Ernest W. Hahn of the Hahn Company secured approval from the Modesto Planning Commission in January 1973. The proposal for the shopping center, referred to as the "Modesto Mall" in drafting plans, was priced at $45 million. Hahn received a $28.3 million interim construction loan from New York-based Manufacturers Hanover Trust Company. Once construction was complete, $6 million was made available to certain tenants for interior finishing. After a contest to name the center held in 1974, the name "Village Faire Mall" was selected due to mall's proximity to the vineyards of the San Joaquin Valley.

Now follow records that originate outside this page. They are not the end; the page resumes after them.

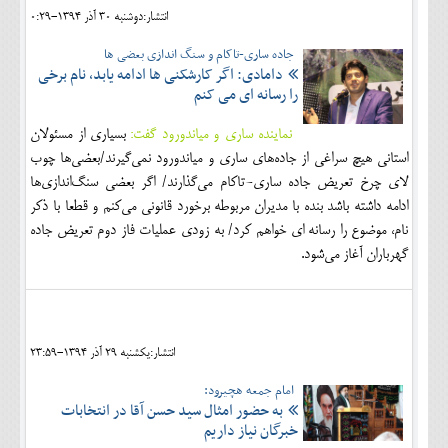
انتشار:دوشنبه 30 آذر 1394-0:29
جاده ساری-تاکام و سنگ اندازی بعضی ها
دامادی: اگر کارشکنی ها ادامه یابد، نام برخی
را رسانه ای می کنم
نماینده ساری و میاندورود گفت:
بسیاری از مسئولان
استانی هیچ سراغی از جاده‌های ساری و میاندورود نمی‌گیرند/بعضی‌ها چوب
لای چرخ تعریض جاده ساری-تاکام می‌گذارند/ اگر بعضی سنگ‌اندازی‌ها
ادامه داشته باشد بنده با مدیران مربوطه برخورد قانونی می‌کنم و قطعا با ذکر
نام، موضوع را رسانه ای خواهم کرد/ به زودی عملیات فاز دوم تعریض جاده
گهرباران آغاز می‌شود.
انتشار:يکشنبه 29 آذر 1394-23:59
امام جمعه هچیرود:
به حضور امثال سید حسن آقا در انتخابات
خبرگان نیاز داریم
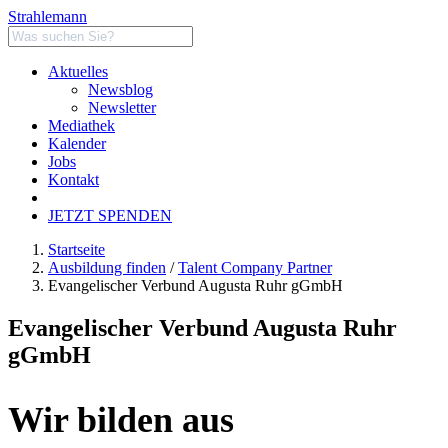
Strahlemann
Aktuelles
Newsblog
Newsletter
Mediathek
Kalender
Jobs
Kontakt
JETZT SPENDEN
Startseite
Ausbildung finden
/
Talent Company Partner
Evangelischer Verbund Augusta Ruhr gGmbH
Evangelischer Verbund Augusta Ruhr
gGmbH
Wir bilden aus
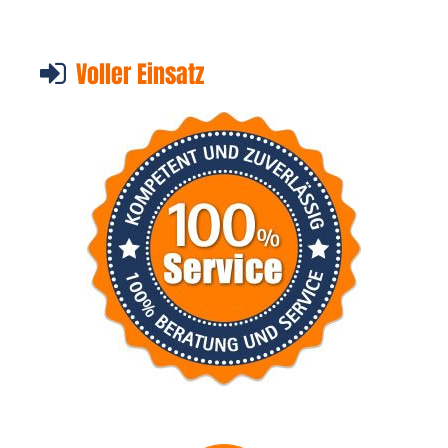
Voller Einsatz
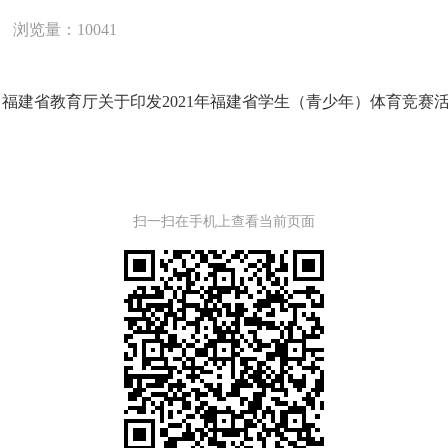
浏览量：10041
 福建省教育厅关于印发2021年福建省学生（青少年）体育竞赛
扫一扫在手机上查看当前页面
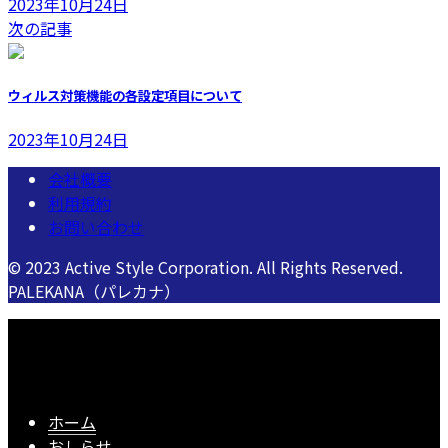
2023年10月24日
次の記事
ウィルス対策機能の各設定項目について
2023年10月24日
会社概要
利用規約
お問い合わせ
© 2023 Active Style Corporation. All Rights Reserved.
PALEKANA（パレカナ）
ホーム
おしらせ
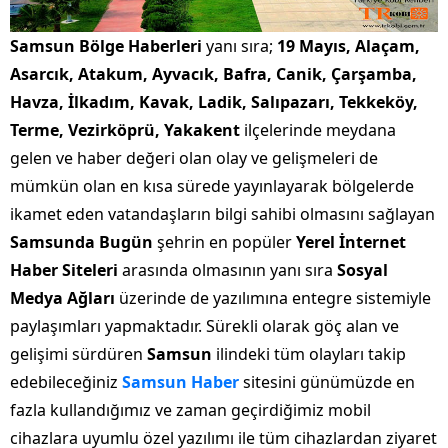
Samsun Bölge Haberleri
yanı sıra;
19 Mayıs, Alaçam,
Asarcık, Atakum, Ayvacık, Bafra, Canik, Çarşamba,
Havza, İlkadım, Kavak, Ladik, Salıpazarı, Tekkeköy,
Terme, Vezirköprü, Yakakent
ilçelerinde meydana
gelen ve haber değeri olan olay ve gelişmeleri de
mümkün olan en kısa sürede yayınlayarak bölgelerde
ikamet eden vatandaşların bilgi sahibi olmasını sağlayan
Samsunda Bugün
şehrin en popüler
Yerel İnternet
Haber Siteleri
arasında olmasının yanı sıra
Sosyal
Medya Ağları
üzerinde de yazılımına entegre sistemiyle
paylaşımları yapmaktadır. Sürekli olarak göç alan ve
gelişimi sürdüren
Samsun
ilindeki tüm olayları takip
edebileceğiniz
Samsun Haber
sitesini günümüzde en
fazla kullandığımız ve zaman geçirdiğimiz mobil
cihazlara uyumlu özel yazılımı ile tüm cihazlardan ziyaret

Initial plans for the mall included three large and two junior department stores as anchor tenants around a two-level, enclosed shopping mall, similar in preliminary design to Hahn's recently completed Sunrise Mall in Sacramento, California. Around 130 shops were planned in units ranging from 800 sqft to 10,000 sqft, with 67 stores on the lower level and 68 on the upper. A 1,800 sqft community room was constructed on the upper level. Lease rates were about three times the standard in Modesto at the time, according to The Modesto Bee.

Construction on Village Faire Mall began in August 1974. In the first of a series of grading permits, the north end of the shopping center, the site of a parking lot, was elevated 18 ft above grade with 719,500 cuyd of dirt in a $1.3 million contract. Work on the mall structure began in September 1975. The planned opening was delayed by a year to spring 1977 due to delays in the State Route 99 project.

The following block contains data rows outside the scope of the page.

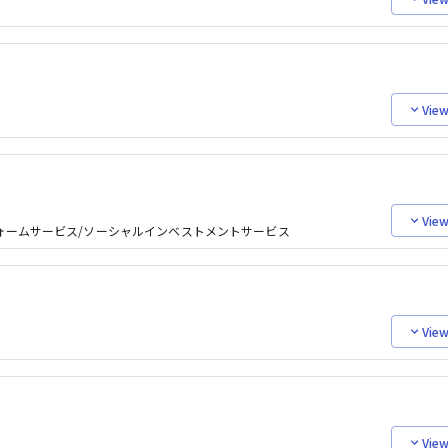
View
View
フォームサービス/ソーシャルインベストメントサービス
View
View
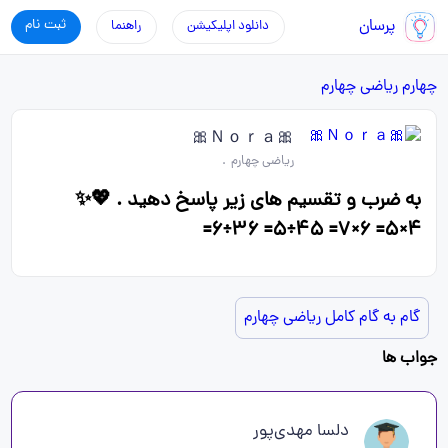
پرسان
ثبت نام
دانلود اپلیکیشن
راهنما
چهارم
ریاضی چهارم
🎀Ｎｏｒａ🎀
ریاضی چهارم
.
به ضرب و تقسیم های زیر پاسخ دهید . 💖✨️
۴×۵= ۶×۷= ۴۵÷۵= ۳۶÷۶=
گام به گام کامل ریاضی چهارم
جواب ها
دلسا مهدی‌پور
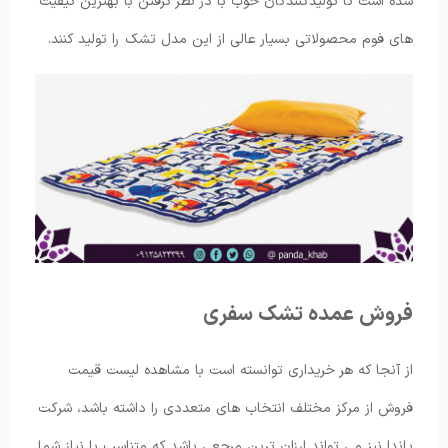
شده است تا تولیدکنندگان خوب با در نظر گرفتن با بهترین کیفیت
های فوم محصولاتی بسیار عالی از این مدل تشک را تولید کنند.
فروش عمده تشک سفری
از آنجا که هر خریداری توانسته است با مشاهده لیست قیمت
فروش از مرکز مختلف انتخاب های متعددی را داشته باشد، شرکت
پاندا نیز می تواند ارزان ترین مرجعی باشد که متناسب با نیاز شما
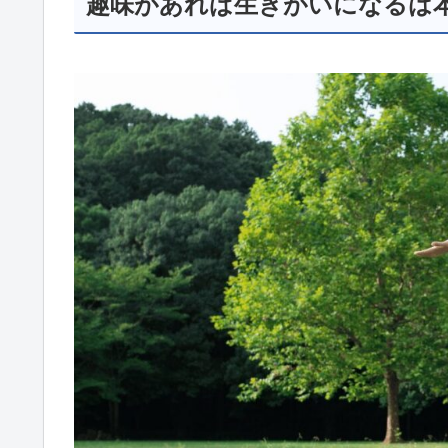
趣味があれば生きがいになるは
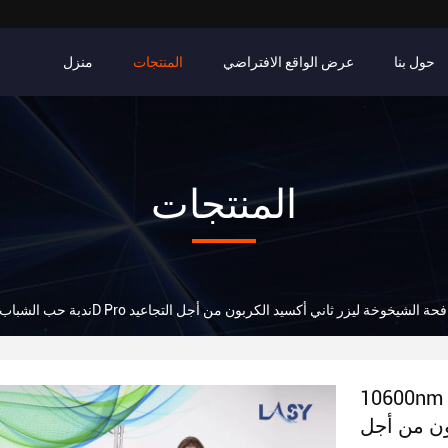
حول بنا
عرض الواقع الافتراضي
المنتجات
منزل
المنتجات
حب الشباب بعد الولادة 4D Pro وجه مكافحة الشيخوخة ليزر ثاني أكسيد الكربون من أجل التجاعيد
10600nm ندبة حب الشباب بعد الولادة 4D Pro وجه
ون من أجل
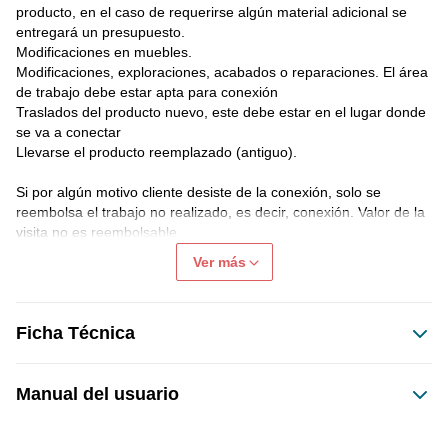
producto, en el caso de requerirse algún material adicional se 
entregará un presupuesto.
Modificaciones en muebles.
Modificaciones, exploraciones, acabados o reparaciones. El área 
de trabajo debe estar apta para conexión
Traslados del producto nuevo, este debe estar en el lugar donde 
se va a conectar
Llevarse el producto reemplazado (antiguo).
Si por algún motivo cliente desiste de la conexión, solo se 
reembolsa el trabajo no realizado, es decir, conexión. Valor de la 
visita no es reembolsable.
Ver más
Garantía Conexión será de 30 días corridos, se excluyen de 
la garantía daños al producto, mal uso, intervención, uso 
distinto al definido por el fabricante.
Ficha Técnica
Manual del usuario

Department stores JCPenney and Sears moved from their stores in downtown Modesto, and Weinstock's and Gottschalks established full-line stores, with Gottschalks filling one of the junior tenant spaces. For the mall's fifth anchor tenant, negotiations were held with Dunlaps and Liberty House but ultimately cooled off. Macy's expressed interest.

Sears and Weinstock's built and owned their stores, while the Gottschalks and JCPenney anchors were built and leased by the Hahn Company. Sears constructed a two-level, 150,000 sqft building, including an attached auto service center, on 13 acre; Weinstock's constructed a three-level, 161,000 sqft building on 13 acre. Both stores included parking lots in their parcels. The unit leased to JCPenney was a two-level, 174,000 sqft building on 2.5 acre, and Gottschalks occupied a two-level, 88,000 sqft store. The fifth store was constructed later.

The mall was designed by architects Eddy, Paynter, and Renfroe, based in Bakersfield, California. Reflecting on the development of Sunrise Mall, Ernest W. Hahn later called it "a mess because each large store insisted on its own architectural exterior". Paynter said to The Modesto Bee that trying to the convince the larger department stores to maintain a architecturally uniform exterior was difficult "since each management has definite ideas about how they want their stores to look". For Vintage Faire Mall, the exterior, including the department store anchors, was uniform in appearance, with light cocoa-colored brick and off-white and beige trim. A bank, savings institution, and movie theater were planned as satellite tenants.

=== Operations ===
Vintage Faire Mall opened in March 1977.

In 2001, the mall's owner Macerich invested $10 million in an extensive renovation that included new escalators, new railings and carpet on the second floor, new tiles on the first floor, modern light fixtures and new exterior signage. A new elevator was built in the center of the mall and a wing of the second floor was converted into a food court.

In 2008, the mall opened an expansion that added a new outdoor "lifestyle center" to the former parking lot space between a mall entrance and what was previously Forever 21. The new expansion, called "The Village at Vintage Faire Mall", added several new retailers.

In 2015, Sears Holdings spun off 235 of its properties, including the Sears at Vintage Faire Mall, into Seritage Growth Properties.